» **Dataset entries**
Content starts
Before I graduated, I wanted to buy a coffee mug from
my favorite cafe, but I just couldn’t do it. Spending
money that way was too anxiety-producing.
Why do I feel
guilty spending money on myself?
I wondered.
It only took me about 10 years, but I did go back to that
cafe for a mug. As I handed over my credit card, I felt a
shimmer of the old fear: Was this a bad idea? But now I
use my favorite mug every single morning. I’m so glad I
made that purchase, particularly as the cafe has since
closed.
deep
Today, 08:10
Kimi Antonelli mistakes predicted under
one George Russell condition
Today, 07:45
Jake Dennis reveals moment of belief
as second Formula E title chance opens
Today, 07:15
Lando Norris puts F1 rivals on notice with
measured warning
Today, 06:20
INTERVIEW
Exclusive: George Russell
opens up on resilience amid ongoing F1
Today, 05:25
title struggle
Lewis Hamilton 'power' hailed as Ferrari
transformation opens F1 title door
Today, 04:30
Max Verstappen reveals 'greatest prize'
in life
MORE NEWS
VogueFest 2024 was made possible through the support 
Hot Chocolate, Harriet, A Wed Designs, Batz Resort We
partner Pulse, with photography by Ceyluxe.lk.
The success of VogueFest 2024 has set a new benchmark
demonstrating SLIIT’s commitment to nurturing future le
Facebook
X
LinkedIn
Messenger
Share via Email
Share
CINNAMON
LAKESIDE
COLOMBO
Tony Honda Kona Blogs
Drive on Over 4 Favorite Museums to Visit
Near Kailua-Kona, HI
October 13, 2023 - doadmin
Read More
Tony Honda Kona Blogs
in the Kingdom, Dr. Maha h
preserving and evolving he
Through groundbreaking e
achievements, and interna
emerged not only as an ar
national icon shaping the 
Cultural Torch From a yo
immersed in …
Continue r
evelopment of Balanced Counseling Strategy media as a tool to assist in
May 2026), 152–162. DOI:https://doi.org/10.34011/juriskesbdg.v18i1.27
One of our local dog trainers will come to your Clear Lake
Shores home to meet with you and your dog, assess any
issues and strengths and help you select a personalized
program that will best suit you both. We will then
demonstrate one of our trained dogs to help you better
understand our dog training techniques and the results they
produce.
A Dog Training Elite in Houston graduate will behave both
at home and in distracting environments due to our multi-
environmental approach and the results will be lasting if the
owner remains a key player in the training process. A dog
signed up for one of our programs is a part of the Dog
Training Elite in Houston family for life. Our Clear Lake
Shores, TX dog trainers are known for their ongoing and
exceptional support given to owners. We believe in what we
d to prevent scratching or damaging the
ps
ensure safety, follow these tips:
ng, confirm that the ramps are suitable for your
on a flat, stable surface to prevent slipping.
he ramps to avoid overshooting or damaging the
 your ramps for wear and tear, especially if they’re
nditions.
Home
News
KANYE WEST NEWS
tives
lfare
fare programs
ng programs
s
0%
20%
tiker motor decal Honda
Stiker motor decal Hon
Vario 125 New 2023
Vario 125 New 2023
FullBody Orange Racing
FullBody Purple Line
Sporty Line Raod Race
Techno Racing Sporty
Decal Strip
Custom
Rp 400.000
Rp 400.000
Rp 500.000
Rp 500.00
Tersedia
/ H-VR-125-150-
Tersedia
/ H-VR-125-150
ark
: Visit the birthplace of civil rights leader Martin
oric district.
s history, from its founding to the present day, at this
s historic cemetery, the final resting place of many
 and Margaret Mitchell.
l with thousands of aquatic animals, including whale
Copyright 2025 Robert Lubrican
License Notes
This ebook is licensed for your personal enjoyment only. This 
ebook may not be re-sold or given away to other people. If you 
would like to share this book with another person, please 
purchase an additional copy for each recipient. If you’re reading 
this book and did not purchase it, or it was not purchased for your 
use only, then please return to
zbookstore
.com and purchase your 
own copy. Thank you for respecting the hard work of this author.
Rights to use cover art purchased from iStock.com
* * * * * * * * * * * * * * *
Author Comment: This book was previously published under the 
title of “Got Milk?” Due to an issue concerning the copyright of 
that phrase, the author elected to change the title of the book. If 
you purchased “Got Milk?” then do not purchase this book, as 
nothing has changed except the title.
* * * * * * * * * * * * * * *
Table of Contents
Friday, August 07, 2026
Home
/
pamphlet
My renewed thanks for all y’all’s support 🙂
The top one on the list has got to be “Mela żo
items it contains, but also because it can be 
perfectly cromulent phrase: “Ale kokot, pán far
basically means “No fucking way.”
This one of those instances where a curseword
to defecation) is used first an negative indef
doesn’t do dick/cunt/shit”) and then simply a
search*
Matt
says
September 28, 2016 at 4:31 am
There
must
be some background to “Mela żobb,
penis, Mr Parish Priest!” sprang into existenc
Content ends
» **THE TASK**
Could you set out the lines above as a numbered list, with blank lines omitted? Start at the very beginning of the data and stop after the line containing "opens up on resilience amid ongoing F1".

» **SOLUTION TO THIS PROBLEM**
1. Before I graduated, I wanted to buy a coffee mug from
2. my favorite cafe, but I just couldn’t do it. Spending
3. money that way was too anxiety-producing.
4. Why do I feel
5. guilty spending money on myself?
6. I wondered.
7. It only took me about 10 years, but I did go back to that
8. cafe for a mug. As I handed over my credit card, I felt a
9. shimmer of the old fear: Was this a bad idea? But now I
10. use my favorite mug every single morning. I’m so glad I
11. made that purchase, particularly as the cafe has since
12. closed.
13. deep
14. Today, 08:10
15. Kimi Antonelli mistakes predicted under
16. one George Russell condition
17. Today, 07:45
18. Jake Dennis reveals moment of belief
19. as second Formula E title chance opens
20. Today, 07:15
21. Lando Norris puts F1 rivals on notice with
22. measured warning
23. Today, 06:20
24. INTERVIEW
25. Exclusive: George Russell
26. opens up on resilience amid ongoing F1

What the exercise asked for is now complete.